Thank you , I really had hard time arranging them 

I hope they win the champions league next season with Villa in !!


----------



## desaza (Apr 1, 2007)

§lipperhead said:


> Great tank again, wish we had some Yumbatus on our side of the pond!



Thank you, I just got them from a guy, who recently have imported them


----------



## Nayim (Jul 24, 2008)

I hope that Spain will win the World cup.. jejeje ( I´m from Spain ) 
Good job, very nice.


----------



## edwing206 (Apr 9, 2008)

I hope so too. 
If you don't mind my asking, are you from Spain too?


desaza said:


> Thank you , I really had hard time arranging them
> 
> I hope they win the champions league next season with Villa in !!


Haha, they are one of the favorites and my top choice. 


Nayim said:


> I hope that Spain will win the World cup.. jejeje ( I´m from Spain )
> Good job, very nice.


----------



## desaza (Apr 1, 2007)

edwing206 said:


> I hope so too.
> If you don't mind my asking, are you from Spain too?
> 
> 
> Haha, they are one of the favorites and my top choice.

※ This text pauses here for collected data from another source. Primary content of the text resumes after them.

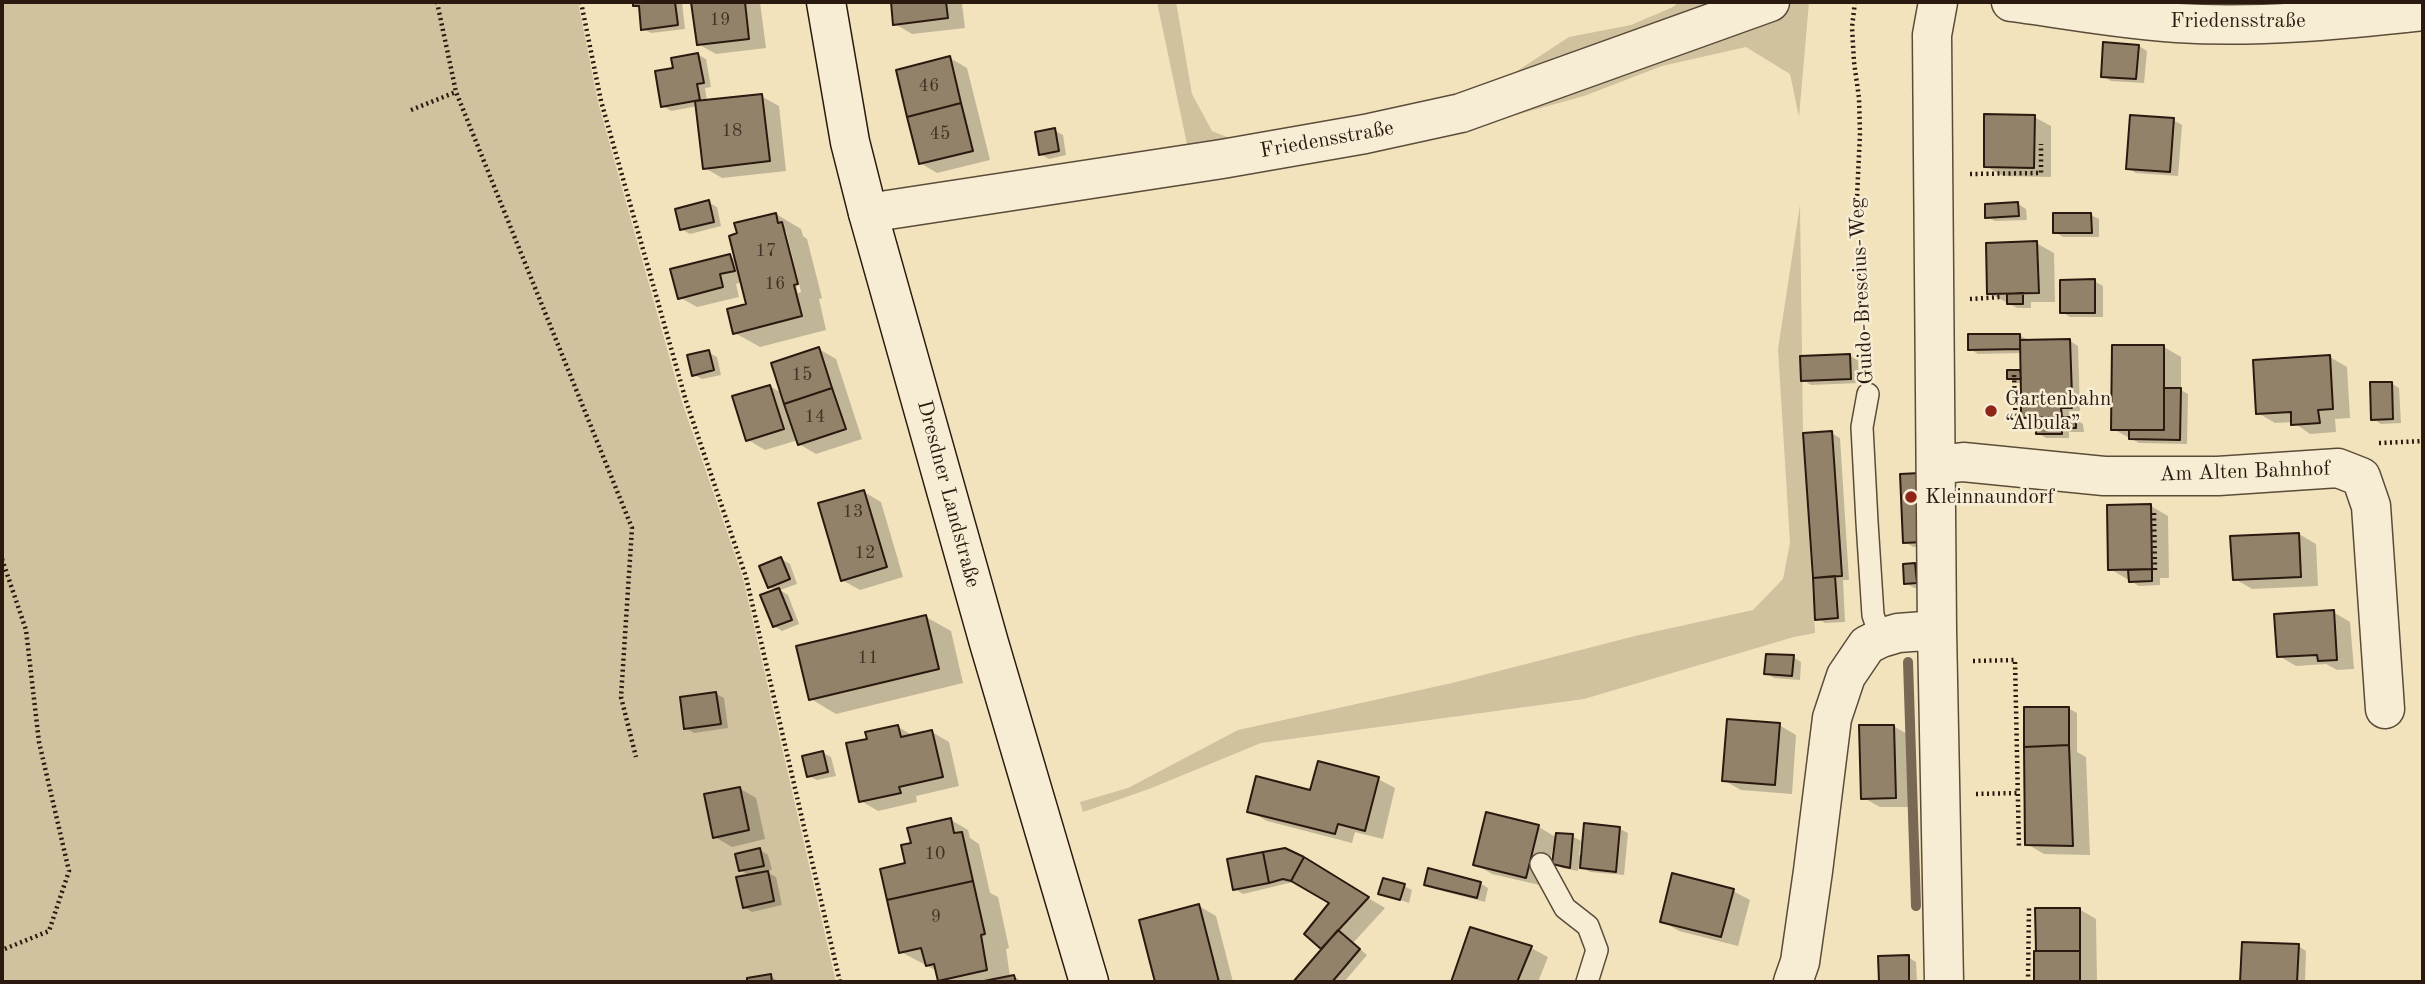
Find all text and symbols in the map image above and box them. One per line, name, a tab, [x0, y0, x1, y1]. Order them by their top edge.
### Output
street label: Friedensstraße	[2170, 8, 2306, 34]
house number: 19	[710, 9, 730, 31]
house number: 46	[919, 75, 939, 97]
street label: Friedensstraße	[1258, 116, 1396, 164]
house number: 18	[722, 120, 742, 142]
house number: 45	[930, 123, 950, 145]
street label: Guido-Brescius-Weg	[1845, 197, 1879, 385]
house number: 17	[756, 240, 776, 262]
house number: 16	[765, 273, 785, 295]
house number: 15	[792, 364, 812, 386]
place label: Gartenbahn “Albula”	[2005, 386, 2111, 436]
street label: Dresdner Landstraße	[911, 397, 985, 591]
marker: Gartenbahn “Albula”	[1983, 403, 1999, 419]
house number: 14	[805, 406, 825, 428]
street label: Am Alten Bahnhof	[2159, 456, 2331, 488]
place label: Kleinnaundorf	[1925, 484, 2054, 510]
marker: Kleinnaundorf	[1903, 489, 1919, 505]
house number: 13	[843, 501, 863, 523]
house number: 12	[855, 542, 875, 564]
house number: 11	[858, 647, 878, 669]
house number: 10	[925, 843, 945, 865]
house number: 9	[931, 906, 941, 928]

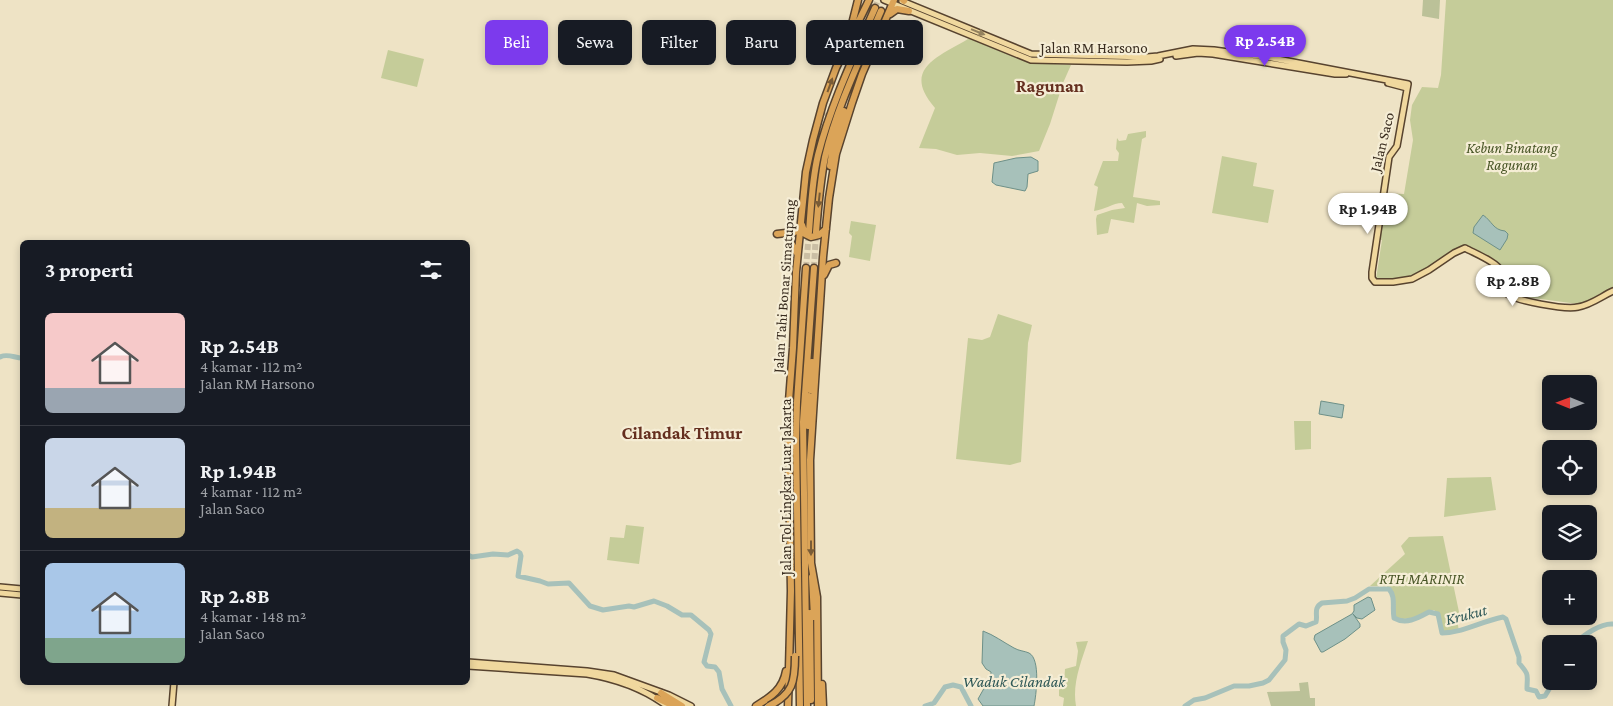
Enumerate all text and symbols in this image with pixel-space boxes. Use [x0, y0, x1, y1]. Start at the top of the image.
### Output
chip: Beli [485, 20, 548, 65]
chip: Sewa [558, 20, 632, 65]
chip: Filter [642, 20, 716, 65]
chip: Baru [726, 20, 796, 65]
chip: Apartemen [806, 20, 923, 65]
pin: Rp 2.54B [1213, 24, 1317, 67]
one-way arrow [971, 29, 985, 37]
text: Rp 2.54B [1235, 32, 1295, 49]
street label: Jalan RM Harsono [1038, 40, 1148, 57]
district label: Ragunan [1016, 76, 1085, 96]
one-way arrow [827, 77, 834, 92]
street label: Jalan Saco [1366, 111, 1398, 176]
park label: Kebun Binatang Ragunan [1466, 140, 1558, 174]
pin: Rp 1.94B [1316, 192, 1420, 235]
one-way arrow [815, 193, 823, 209]
street label: Jalan Tahi Bonar Simatupang [770, 199, 799, 376]
text: Rp 1.94B [1339, 200, 1397, 217]
icon: filters [417, 256, 445, 284]
text: 3 properti [45, 258, 133, 282]
pin: Rp 2.8B [1467, 264, 1559, 307]
text: Rp 2.8B [1487, 272, 1539, 289]
icon: home [85, 333, 145, 393]
text: Rp 2.54B [200, 334, 279, 358]
text: 4 kamar · 112 m² [200, 358, 302, 375]
text: Jalan RM Harsono [200, 375, 315, 392]
north arrow [1542, 375, 1598, 430]
map controls [1542, 375, 1597, 690]
street label: Jalan Tol Lingkar Luar Jakarta [778, 399, 795, 577]
district label: Cilandak Timur [622, 423, 743, 443]
button: locate [1542, 440, 1597, 495]
icon: home [85, 458, 145, 518]
text: Rp 1.94B [200, 459, 277, 483]
text: 4 kamar · 112 m² [200, 483, 302, 500]
text: Jalan Saco [200, 500, 265, 517]
button: layers [1542, 505, 1597, 560]
one-way arrow [807, 540, 815, 556]
button: + [1542, 570, 1597, 625]
park label: RTH MARINIR [1379, 571, 1465, 587]
icon: home [85, 583, 145, 643]
text: Rp 2.8B [200, 584, 270, 608]
water label: Krukut [1444, 601, 1489, 628]
text: 4 kamar · 148 m² [200, 608, 306, 625]
text: Jalan Saco [200, 625, 265, 642]
button: − [1542, 635, 1597, 690]
water label: Waduk Cilandak [963, 673, 1066, 690]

oh no I'm a Korean guy, who just loves soccer so much !!


----------



## desaza (Apr 1, 2007)

Nayim said:


> I hope that Spain will win the World cup.. jejeje ( I´m from Spain )
> Good job, very nice.



thank you, Im from south Korea and in about 5 hours, Spain and Korea will have match. Well... people call it 'match'. But the way I see it, it will be just be one side game...  
haha I love my country of course, but honestly I love Spanish soccer team better kkkk
They are unstopable, with Villa, Torres, Silva, Alonso, Xavier, Iniesta, Ramos and Casillas.
wow I can do this all day ..kk


----------



## edwing206 (Apr 9, 2008)

Haha, at least you know who to go for if not your own team. 


desaza said:


> thank you, Im from south Korea and in about 5 hours, Spain and Korea will have match. Well... people call it 'match'. But the way I see it, it will be just be one side game...
> haha I love my country of course, but honestly I love Spanish soccer team better kkkk
> They are unstopable, with Villa, Torres, Silva, Alonso, Xavier, Iniesta, Ramos and Casillas.
> wow I can do this all day ..kk


----------



## ClPat (Mar 6, 2010)

This tank is awesome! Very well-made. Is that an Indian almong/catappa tree? That is cool!


----------